What you should do:
Below are several records. Retype exactly those lines running from the one with "やちむん 汁マカイ（コバル" through the one with "Животът на Ивана се срути! Огромна трагедия я", end lines included, and no others.

Page-level text extractions:

--*--

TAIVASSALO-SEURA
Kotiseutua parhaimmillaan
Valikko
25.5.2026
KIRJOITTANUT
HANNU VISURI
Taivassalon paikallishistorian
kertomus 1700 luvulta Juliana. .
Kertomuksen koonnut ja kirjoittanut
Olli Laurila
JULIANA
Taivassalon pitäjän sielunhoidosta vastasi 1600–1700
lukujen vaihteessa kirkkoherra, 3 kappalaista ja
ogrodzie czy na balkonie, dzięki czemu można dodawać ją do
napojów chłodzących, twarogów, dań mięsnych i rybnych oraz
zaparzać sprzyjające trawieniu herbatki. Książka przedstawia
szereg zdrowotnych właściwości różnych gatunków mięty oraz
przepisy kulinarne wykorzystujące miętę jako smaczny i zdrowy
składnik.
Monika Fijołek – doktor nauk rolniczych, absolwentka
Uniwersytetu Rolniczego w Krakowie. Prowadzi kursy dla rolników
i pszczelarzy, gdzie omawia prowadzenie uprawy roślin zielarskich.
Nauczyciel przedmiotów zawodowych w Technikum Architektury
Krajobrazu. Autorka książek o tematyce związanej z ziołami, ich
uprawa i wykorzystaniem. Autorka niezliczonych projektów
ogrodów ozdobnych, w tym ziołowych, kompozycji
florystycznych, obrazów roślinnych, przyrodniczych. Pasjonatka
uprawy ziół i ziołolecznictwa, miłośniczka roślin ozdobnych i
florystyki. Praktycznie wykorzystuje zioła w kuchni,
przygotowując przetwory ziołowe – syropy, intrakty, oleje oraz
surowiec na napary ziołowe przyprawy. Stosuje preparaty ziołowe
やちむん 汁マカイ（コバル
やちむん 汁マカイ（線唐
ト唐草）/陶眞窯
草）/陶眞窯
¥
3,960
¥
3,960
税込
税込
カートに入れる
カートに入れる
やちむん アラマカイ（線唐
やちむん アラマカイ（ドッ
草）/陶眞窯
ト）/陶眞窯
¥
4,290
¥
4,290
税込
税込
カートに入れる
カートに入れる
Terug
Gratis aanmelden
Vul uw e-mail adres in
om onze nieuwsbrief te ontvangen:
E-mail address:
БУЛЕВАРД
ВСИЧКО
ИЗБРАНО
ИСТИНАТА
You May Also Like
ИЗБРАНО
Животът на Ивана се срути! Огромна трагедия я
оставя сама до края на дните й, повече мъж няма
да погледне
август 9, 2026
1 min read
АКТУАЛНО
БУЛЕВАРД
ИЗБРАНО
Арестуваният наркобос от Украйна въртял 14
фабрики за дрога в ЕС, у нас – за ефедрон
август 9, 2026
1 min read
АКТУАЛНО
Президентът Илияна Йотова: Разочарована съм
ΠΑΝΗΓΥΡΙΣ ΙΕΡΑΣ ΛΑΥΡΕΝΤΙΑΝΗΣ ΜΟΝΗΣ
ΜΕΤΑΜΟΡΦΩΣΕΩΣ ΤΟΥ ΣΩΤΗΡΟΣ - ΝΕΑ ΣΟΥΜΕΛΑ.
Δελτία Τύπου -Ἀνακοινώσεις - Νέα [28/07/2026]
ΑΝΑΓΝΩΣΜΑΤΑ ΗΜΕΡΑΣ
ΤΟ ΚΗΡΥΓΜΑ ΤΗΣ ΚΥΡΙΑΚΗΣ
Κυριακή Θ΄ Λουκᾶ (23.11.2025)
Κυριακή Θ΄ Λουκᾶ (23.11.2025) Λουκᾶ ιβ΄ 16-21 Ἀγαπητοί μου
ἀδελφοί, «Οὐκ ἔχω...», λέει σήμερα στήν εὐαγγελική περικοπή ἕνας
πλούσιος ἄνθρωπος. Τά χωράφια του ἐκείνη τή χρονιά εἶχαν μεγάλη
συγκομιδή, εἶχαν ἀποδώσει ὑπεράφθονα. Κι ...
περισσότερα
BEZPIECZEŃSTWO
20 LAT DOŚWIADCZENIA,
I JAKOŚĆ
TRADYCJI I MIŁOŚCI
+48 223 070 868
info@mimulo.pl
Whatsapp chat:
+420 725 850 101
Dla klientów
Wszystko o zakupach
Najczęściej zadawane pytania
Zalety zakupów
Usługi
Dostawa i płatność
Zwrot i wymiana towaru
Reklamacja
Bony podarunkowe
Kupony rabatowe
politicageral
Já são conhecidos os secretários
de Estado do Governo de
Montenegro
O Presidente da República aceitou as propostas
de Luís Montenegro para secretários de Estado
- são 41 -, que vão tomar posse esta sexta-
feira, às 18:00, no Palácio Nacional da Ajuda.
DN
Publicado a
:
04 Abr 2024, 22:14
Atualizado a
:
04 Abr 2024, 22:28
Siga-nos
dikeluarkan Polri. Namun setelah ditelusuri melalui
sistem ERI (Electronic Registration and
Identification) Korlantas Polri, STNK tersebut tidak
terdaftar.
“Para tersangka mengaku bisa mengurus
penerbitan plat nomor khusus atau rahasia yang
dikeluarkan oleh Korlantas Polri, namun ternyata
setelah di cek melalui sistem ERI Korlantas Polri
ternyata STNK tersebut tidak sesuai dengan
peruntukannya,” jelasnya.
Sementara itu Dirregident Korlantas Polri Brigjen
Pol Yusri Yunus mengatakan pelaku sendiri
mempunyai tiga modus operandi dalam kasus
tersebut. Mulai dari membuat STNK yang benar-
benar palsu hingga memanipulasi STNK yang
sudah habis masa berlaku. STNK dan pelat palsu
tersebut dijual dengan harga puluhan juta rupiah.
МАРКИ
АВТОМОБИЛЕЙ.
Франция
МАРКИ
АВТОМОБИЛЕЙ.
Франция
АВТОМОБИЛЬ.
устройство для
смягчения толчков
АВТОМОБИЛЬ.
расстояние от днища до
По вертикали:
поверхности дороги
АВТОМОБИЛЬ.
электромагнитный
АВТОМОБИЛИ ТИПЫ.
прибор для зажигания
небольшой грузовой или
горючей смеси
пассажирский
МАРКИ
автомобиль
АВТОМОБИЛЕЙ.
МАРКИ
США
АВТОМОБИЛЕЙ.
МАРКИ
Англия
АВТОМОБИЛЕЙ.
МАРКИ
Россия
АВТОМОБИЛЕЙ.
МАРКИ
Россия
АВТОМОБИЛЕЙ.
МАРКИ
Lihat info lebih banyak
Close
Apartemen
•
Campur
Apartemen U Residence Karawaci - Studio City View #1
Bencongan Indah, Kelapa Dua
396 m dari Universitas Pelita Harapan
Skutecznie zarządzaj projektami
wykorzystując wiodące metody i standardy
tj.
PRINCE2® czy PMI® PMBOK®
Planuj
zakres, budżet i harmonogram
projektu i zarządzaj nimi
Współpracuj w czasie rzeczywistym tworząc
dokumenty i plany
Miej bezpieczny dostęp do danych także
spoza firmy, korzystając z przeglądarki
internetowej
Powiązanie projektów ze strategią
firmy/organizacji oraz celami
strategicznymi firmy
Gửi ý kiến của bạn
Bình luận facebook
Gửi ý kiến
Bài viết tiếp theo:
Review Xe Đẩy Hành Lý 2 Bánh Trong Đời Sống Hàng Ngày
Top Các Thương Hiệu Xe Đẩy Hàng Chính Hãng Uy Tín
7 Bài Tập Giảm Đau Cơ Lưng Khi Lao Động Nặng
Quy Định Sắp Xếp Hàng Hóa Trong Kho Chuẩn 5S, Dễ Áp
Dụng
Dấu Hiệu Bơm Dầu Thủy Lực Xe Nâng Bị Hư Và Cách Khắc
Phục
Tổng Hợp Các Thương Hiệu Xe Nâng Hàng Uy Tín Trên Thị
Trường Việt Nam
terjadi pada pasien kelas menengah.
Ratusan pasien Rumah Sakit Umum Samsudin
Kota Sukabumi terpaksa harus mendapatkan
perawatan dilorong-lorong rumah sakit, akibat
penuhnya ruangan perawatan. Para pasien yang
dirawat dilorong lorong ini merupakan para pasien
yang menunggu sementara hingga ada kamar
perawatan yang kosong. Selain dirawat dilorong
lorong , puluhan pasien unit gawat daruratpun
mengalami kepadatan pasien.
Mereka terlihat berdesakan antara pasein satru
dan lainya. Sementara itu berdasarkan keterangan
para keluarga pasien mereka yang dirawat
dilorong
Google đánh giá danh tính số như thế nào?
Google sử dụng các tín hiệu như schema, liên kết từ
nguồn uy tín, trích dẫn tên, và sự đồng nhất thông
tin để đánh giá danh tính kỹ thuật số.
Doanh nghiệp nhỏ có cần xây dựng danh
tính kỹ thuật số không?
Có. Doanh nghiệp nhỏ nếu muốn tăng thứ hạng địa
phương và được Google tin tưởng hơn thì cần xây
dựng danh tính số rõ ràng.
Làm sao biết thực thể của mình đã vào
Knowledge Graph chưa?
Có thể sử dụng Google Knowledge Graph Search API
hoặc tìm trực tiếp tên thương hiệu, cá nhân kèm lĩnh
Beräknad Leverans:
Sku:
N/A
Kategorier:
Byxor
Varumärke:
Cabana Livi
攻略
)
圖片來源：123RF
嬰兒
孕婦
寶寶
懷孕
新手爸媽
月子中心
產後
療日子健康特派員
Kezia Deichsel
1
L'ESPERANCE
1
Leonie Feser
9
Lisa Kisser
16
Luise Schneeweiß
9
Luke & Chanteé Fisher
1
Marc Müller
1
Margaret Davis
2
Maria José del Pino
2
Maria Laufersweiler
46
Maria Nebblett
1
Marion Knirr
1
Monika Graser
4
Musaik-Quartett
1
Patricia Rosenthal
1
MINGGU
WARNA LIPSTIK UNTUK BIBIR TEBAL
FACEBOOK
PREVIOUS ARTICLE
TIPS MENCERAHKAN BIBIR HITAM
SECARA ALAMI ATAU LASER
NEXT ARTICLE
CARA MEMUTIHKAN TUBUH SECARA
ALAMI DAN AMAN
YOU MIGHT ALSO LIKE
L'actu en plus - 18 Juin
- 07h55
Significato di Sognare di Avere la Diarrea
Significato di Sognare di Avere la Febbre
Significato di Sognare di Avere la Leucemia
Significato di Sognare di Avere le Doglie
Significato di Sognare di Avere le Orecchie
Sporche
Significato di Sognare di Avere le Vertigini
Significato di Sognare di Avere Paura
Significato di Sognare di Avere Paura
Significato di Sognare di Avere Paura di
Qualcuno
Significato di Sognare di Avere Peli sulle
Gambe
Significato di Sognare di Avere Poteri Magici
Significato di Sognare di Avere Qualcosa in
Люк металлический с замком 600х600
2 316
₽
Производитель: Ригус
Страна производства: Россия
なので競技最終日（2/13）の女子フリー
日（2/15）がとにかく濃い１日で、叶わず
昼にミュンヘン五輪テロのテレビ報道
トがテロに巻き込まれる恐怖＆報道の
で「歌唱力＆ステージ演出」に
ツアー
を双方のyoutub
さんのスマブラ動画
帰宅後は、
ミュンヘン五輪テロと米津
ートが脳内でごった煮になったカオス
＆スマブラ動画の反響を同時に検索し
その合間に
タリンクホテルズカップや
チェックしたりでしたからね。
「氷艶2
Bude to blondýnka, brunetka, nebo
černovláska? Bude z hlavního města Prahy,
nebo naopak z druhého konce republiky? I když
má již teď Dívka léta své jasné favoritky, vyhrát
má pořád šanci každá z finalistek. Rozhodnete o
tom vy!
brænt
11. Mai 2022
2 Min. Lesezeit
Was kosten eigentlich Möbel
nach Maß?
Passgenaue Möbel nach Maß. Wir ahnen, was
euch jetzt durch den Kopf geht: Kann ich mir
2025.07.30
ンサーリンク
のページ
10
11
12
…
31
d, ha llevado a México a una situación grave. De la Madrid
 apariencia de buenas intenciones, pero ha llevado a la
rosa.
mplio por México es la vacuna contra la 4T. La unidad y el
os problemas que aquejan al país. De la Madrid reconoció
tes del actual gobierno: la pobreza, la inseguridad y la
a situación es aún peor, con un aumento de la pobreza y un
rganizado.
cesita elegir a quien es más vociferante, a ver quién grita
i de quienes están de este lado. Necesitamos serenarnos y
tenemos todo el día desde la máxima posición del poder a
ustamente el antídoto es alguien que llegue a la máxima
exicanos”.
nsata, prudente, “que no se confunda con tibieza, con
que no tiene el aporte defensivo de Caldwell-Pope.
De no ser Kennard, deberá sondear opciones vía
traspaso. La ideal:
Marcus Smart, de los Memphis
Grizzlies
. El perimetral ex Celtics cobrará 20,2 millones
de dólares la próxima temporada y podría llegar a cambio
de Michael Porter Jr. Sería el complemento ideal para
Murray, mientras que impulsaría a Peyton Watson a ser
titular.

--*--

Output of the task:
やちむん 汁マカイ（コバル
やちむん 汁マカイ（線唐
ト唐草）/陶眞窯
草）/陶眞窯
¥
3,960
¥
3,960
税込
税込
カートに入れる
カートに入れる
やちむん アラマカイ（線唐
やちむん アラマカイ（ドッ
草）/陶眞窯
ト）/陶眞窯
¥
4,290
¥
4,290
税込
税込
カートに入れる
カートに入れる
Terug
Gratis aanmelden
Vul uw e-mail adres in
om onze nieuwsbrief te ontvangen:
E-mail address:
БУЛЕВАРД
ВСИЧКО
ИЗБРАНО
ИСТИНАТА
You May Also Like
ИЗБРАНО
Животът на Ивана се срути! Огромна трагедия я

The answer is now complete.